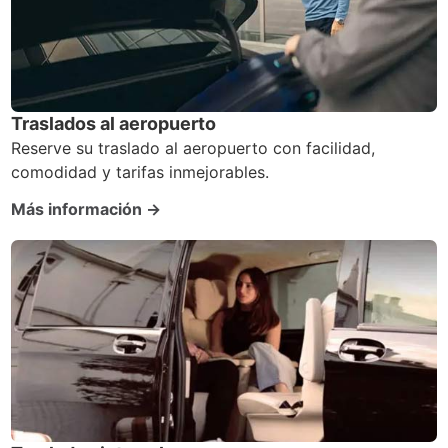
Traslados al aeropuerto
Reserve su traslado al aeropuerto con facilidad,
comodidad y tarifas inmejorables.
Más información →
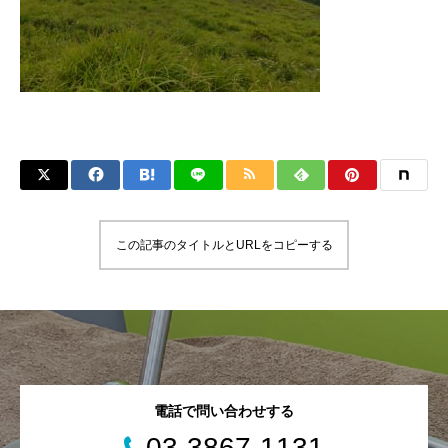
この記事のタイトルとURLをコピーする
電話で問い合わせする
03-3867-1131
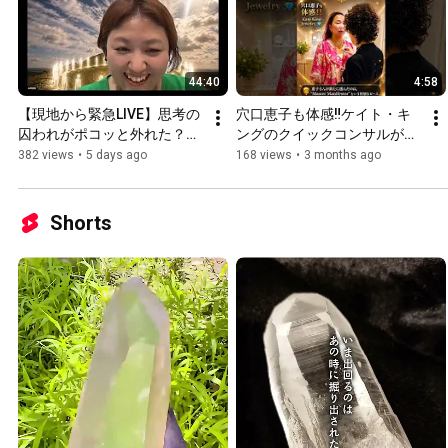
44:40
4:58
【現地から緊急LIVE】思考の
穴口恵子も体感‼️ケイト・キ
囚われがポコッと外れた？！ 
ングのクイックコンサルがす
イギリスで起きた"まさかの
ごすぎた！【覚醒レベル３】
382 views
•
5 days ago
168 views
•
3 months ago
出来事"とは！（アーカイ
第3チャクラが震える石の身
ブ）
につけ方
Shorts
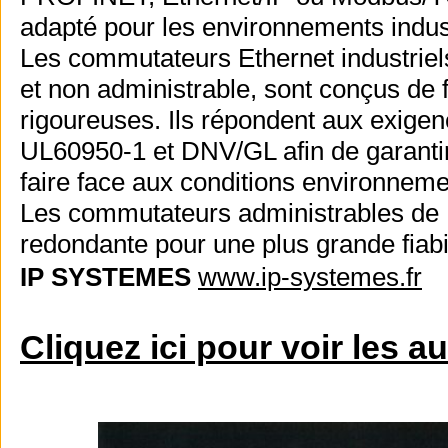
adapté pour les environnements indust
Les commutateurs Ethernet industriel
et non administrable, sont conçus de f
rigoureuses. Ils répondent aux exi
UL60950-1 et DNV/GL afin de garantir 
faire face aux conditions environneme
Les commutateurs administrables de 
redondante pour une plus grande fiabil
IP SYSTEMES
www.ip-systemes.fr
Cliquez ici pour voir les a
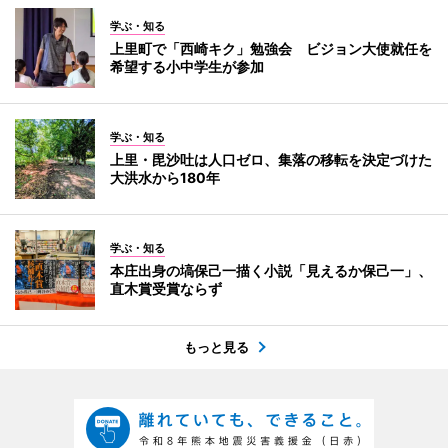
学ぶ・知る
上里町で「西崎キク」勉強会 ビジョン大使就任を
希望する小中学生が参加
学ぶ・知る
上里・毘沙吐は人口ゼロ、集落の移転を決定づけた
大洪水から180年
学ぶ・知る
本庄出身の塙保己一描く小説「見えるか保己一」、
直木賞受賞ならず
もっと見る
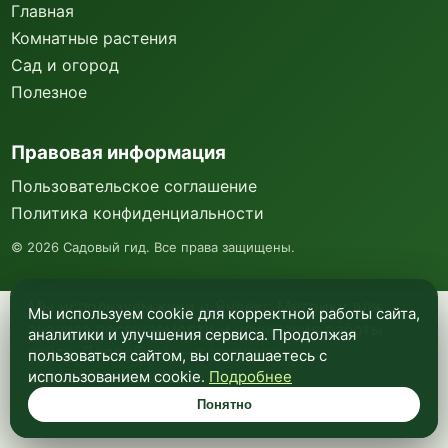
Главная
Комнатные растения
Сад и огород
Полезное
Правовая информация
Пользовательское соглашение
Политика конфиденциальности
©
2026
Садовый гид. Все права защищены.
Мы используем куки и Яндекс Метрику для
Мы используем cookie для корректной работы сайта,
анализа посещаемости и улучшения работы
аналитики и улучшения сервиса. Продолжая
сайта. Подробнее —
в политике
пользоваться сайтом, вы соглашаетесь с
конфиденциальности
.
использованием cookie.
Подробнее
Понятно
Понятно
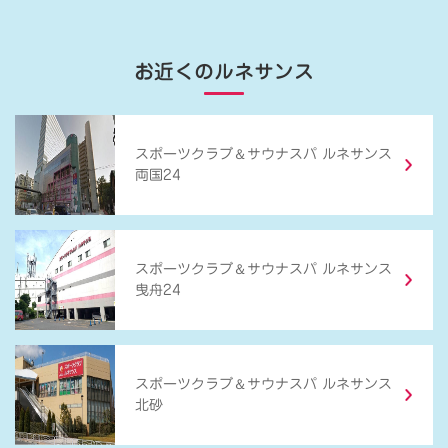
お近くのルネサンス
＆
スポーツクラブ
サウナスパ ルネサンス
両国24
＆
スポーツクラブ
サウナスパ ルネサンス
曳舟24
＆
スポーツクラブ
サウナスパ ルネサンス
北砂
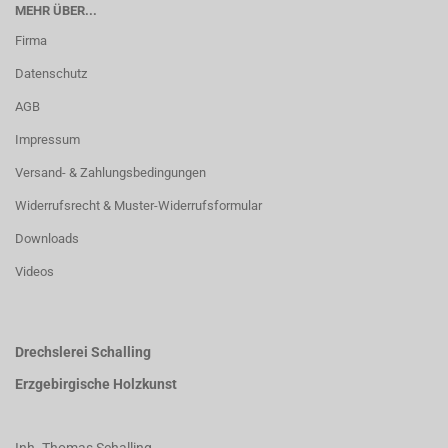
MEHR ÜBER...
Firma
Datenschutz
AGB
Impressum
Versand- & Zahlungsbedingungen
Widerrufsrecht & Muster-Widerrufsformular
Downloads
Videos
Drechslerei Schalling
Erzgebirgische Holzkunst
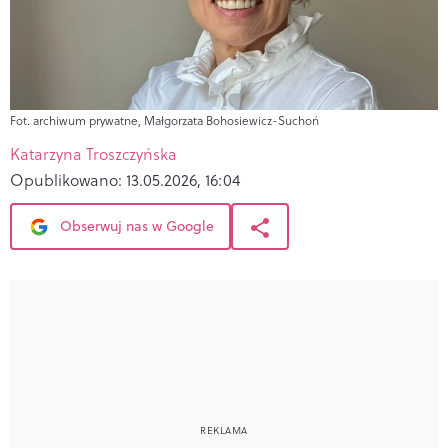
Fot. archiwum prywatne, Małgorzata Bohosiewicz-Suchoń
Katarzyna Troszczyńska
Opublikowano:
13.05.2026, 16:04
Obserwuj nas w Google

▶ **ACTIVITY**: Whenever you reach a picture, pass over it; print all the other material exactly.

▶ **SOLUTION TO THE PROBLEM**:
Traslados al aeropuerto
Reserve su traslado al aeropuerto con facilidad,
comodidad y tarifas inmejorables.
Más información →
この記事のタイトルとURLをコピーする
電話で問い合わせする
03-3867-1131
44:40
4:58
【現地から緊急LIVE】思考の
穴口恵子も体感‼️ケイト・キ
囚われがポコッと外れた？！ 
ングのクイックコンサルがす
イギリスで起きた"まさかの
ごすぎた！【覚醒レベル３】
382 views
•
5 days ago
168 views
•
3 months ago
出来事"とは！（アーカイ
第3チャクラが震える石の身
ブ）
につけ方
Shorts
adapté pour les environnements indust
Les commutateurs Ethernet industriel
et non administrable, sont conçus de f
rigoureuses. Ils répondent aux exi
UL60950-1 et DNV/GL afin de garantir 
faire face aux conditions environneme
Les commutateurs administrables de 
redondante pour une plus grande fiabil
IP SYSTEMES
www.ip-systemes.fr
Cliquez ici pour voir les a
学ぶ・知る
上里町で「西崎キク」勉強会 ビジョン大使就任を
希望する小中学生が参加
学ぶ・知る
上里・毘沙吐は人口ゼロ、集落の移転を決定づけた
大洪水から180年
学ぶ・知る
本庄出身の塙保己一描く小説「見えるか保己一」、
直木賞受賞ならず
もっと見る
Главная
Комнатные растения
Сад и огород
Полезное
Правовая информация
Пользовательское соглашение
Политика конфиденциальности
©
2026
Садовый гид. Все права защищены.
Мы используем куки и Яндекс Метрику для
Мы используем cookie для корректной работы сайта,
анализа посещаемости и улучшения работы
аналитики и улучшения сервиса. Продолжая
сайта. Подробнее —
в политике
пользоваться сайтом, вы соглашаетесь с
конфиденциальности
.
использованием cookie.
Подробнее
Понятно
Понятно
お近くのルネサンス
＆
スポーツクラブ
サウナスパ ルネサンス
両国24
＆
スポーツクラブ
サウナスパ ルネサンス
曳舟24
＆
スポーツクラブ
サウナスパ ルネサンス
北砂
MEHR ÜBER...
Firma
Datenschutz
AGB
Impressum
Versand- & Zahlungsbedingungen
Widerrufsrecht & Muster-Widerrufsformular
Downloads
Videos
Drechslerei Schalling
Erzgebirgische Holzkunst
Fot. archiwum prywatne, Małgorzata Bohosiewicz-Suchoń
Katarzyna Troszczyńska
Opublikowano:
13.05.2026, 16:04
Obserwuj nas w Google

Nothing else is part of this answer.